Your objective.
Render the part of the records that opens with the line containing "genus: Macrurocampa" and closes with the line containing "common name: Yellow-flowered strawberry", both included, as a JSON list of strings, one per line, with blank lines left out.

[begin Material for the task]

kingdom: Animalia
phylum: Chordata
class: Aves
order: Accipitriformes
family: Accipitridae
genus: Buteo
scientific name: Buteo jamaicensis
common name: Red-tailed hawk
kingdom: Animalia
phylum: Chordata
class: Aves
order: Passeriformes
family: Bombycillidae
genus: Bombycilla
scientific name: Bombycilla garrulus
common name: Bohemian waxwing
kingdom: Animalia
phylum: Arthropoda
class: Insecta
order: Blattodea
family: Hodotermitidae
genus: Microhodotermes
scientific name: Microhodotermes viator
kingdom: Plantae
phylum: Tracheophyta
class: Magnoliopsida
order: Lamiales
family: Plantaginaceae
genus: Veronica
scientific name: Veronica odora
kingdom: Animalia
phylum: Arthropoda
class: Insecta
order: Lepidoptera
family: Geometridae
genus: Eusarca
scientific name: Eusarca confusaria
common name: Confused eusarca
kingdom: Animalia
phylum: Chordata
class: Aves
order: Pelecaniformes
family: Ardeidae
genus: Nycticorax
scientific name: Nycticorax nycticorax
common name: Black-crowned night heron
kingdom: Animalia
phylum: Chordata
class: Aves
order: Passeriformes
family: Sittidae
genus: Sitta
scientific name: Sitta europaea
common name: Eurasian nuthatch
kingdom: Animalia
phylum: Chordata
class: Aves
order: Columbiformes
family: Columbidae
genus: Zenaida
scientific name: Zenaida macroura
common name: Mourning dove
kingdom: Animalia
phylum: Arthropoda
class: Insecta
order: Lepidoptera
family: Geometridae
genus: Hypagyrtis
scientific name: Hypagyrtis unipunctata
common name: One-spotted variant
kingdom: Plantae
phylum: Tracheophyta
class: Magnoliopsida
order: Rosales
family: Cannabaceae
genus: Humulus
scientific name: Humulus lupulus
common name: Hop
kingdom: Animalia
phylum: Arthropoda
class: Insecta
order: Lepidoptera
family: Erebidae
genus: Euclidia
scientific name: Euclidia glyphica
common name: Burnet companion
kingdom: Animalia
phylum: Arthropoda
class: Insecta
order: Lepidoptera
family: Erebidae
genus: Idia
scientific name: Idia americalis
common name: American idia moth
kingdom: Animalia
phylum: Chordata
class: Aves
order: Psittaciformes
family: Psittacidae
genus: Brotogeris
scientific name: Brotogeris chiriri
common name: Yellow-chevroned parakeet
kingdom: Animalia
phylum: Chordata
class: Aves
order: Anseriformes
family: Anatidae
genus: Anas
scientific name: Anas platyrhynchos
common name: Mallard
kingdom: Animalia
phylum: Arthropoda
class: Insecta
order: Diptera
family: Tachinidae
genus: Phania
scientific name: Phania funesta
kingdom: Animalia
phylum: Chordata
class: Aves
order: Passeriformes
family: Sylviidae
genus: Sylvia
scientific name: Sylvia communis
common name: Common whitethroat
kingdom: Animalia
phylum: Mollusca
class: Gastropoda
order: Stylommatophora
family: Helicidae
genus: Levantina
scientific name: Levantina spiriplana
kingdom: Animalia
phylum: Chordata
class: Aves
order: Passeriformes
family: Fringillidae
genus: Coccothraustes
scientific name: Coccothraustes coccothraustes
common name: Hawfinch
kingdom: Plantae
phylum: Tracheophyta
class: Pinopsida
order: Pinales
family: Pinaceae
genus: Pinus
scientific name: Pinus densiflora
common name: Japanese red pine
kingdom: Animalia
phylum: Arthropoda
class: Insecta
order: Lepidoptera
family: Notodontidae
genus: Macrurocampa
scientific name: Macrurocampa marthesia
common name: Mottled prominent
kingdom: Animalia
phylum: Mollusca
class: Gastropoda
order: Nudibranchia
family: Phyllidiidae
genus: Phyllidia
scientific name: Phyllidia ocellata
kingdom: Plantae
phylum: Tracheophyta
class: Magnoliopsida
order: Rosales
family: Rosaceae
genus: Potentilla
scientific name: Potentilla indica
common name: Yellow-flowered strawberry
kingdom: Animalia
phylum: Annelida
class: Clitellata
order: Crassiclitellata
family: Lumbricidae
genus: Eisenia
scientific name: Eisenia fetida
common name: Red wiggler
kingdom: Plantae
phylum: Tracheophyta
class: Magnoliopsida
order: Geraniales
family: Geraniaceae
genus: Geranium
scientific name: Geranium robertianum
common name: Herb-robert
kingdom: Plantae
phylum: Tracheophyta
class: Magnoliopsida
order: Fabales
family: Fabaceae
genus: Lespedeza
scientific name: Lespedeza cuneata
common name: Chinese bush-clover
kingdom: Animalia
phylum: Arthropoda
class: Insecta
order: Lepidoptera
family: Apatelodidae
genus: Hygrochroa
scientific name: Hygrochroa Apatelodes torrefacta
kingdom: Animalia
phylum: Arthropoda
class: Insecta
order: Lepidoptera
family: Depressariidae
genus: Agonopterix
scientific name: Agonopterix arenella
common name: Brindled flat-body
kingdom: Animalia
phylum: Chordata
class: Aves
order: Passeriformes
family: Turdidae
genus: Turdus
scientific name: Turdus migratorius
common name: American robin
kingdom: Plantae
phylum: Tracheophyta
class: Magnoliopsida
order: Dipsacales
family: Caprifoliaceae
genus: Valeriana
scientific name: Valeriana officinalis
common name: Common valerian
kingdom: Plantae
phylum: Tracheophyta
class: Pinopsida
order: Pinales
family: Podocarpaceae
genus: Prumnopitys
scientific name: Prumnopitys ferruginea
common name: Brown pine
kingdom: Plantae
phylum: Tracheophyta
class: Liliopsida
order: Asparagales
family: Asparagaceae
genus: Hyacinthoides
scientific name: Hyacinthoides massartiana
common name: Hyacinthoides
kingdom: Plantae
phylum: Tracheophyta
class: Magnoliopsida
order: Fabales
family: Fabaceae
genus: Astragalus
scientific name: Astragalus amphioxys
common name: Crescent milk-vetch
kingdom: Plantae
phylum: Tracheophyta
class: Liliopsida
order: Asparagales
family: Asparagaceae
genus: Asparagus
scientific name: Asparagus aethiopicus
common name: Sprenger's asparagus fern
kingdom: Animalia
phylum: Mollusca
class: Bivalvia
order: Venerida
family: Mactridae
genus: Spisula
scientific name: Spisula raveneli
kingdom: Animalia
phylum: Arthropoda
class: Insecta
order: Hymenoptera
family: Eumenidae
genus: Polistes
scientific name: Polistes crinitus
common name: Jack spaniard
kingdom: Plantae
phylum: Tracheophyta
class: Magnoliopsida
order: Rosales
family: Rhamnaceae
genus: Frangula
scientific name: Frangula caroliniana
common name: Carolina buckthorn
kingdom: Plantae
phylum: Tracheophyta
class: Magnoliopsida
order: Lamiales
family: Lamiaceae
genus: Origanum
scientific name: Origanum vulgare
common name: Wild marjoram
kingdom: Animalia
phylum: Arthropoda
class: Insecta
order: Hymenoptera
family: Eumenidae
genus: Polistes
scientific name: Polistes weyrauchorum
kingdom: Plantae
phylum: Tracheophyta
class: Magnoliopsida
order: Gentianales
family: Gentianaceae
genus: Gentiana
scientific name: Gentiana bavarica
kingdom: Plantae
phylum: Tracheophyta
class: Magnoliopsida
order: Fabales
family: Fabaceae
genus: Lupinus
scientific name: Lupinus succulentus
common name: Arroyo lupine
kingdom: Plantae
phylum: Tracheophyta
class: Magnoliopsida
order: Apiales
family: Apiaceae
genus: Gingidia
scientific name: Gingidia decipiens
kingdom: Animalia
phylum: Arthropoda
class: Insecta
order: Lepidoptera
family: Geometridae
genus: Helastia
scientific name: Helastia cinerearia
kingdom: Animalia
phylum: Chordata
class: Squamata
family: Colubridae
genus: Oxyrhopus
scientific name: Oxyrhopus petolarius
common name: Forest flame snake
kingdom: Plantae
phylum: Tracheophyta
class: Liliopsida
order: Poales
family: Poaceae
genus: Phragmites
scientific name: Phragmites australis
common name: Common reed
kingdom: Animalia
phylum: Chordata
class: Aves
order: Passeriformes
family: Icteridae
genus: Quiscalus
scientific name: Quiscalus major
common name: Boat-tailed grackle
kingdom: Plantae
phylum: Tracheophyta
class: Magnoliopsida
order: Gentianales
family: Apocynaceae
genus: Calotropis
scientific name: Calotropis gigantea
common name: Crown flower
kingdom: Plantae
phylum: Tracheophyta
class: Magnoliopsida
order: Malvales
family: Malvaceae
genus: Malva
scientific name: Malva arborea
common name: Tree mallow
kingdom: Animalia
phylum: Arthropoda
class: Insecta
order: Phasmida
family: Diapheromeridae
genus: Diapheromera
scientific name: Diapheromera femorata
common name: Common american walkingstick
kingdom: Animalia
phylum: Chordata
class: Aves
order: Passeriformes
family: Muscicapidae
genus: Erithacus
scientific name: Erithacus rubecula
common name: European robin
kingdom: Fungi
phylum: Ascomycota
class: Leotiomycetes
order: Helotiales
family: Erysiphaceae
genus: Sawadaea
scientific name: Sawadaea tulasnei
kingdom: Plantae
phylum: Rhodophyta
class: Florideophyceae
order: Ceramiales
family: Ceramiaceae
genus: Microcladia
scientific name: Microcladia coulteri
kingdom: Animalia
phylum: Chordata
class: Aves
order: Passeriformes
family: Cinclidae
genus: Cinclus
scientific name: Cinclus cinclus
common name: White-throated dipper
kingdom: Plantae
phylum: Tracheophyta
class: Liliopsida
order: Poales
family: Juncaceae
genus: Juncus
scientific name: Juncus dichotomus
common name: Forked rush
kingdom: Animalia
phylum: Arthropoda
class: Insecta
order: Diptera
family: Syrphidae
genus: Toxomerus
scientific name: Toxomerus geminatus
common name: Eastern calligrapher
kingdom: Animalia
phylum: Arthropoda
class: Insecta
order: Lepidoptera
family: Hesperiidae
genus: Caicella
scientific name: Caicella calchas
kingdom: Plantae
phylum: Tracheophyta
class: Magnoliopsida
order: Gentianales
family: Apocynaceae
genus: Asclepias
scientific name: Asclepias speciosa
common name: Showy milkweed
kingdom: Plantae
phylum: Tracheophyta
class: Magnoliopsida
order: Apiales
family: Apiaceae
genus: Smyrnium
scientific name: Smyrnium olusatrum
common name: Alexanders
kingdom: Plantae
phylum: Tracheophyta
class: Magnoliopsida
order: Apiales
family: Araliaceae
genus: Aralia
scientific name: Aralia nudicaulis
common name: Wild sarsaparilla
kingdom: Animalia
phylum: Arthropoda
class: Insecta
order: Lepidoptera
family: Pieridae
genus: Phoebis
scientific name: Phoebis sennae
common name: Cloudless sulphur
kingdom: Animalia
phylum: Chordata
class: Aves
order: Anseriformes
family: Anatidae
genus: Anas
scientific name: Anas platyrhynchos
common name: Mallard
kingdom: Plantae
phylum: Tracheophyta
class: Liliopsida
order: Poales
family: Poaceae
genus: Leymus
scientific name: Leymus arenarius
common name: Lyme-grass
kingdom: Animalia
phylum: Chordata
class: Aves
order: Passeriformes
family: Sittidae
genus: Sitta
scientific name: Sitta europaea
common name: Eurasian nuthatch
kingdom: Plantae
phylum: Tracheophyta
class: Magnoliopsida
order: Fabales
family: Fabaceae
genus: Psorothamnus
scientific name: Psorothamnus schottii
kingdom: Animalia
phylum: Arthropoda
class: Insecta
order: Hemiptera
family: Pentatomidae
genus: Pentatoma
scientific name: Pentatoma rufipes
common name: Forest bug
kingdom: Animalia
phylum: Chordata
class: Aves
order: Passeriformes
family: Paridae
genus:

[end Material for the task]

Response.
[
  "genus: Macrurocampa",
  "scientific name: Macrurocampa marthesia",
  "common name: Mottled prominent",
  "kingdom: Animalia",
  "phylum: Mollusca",
  "class: Gastropoda",
  "order: Nudibranchia",
  "family: Phyllidiidae",
  "genus: Phyllidia",
  "scientific name: Phyllidia ocellata",
  "kingdom: Plantae",
  "phylum: Tracheophyta",
  "class: Magnoliopsida",
  "order: Rosales",
  "family: Rosaceae",
  "genus: Potentilla",
  "scientific name: Potentilla indica",
  "common name: Yellow-flowered strawberry"
]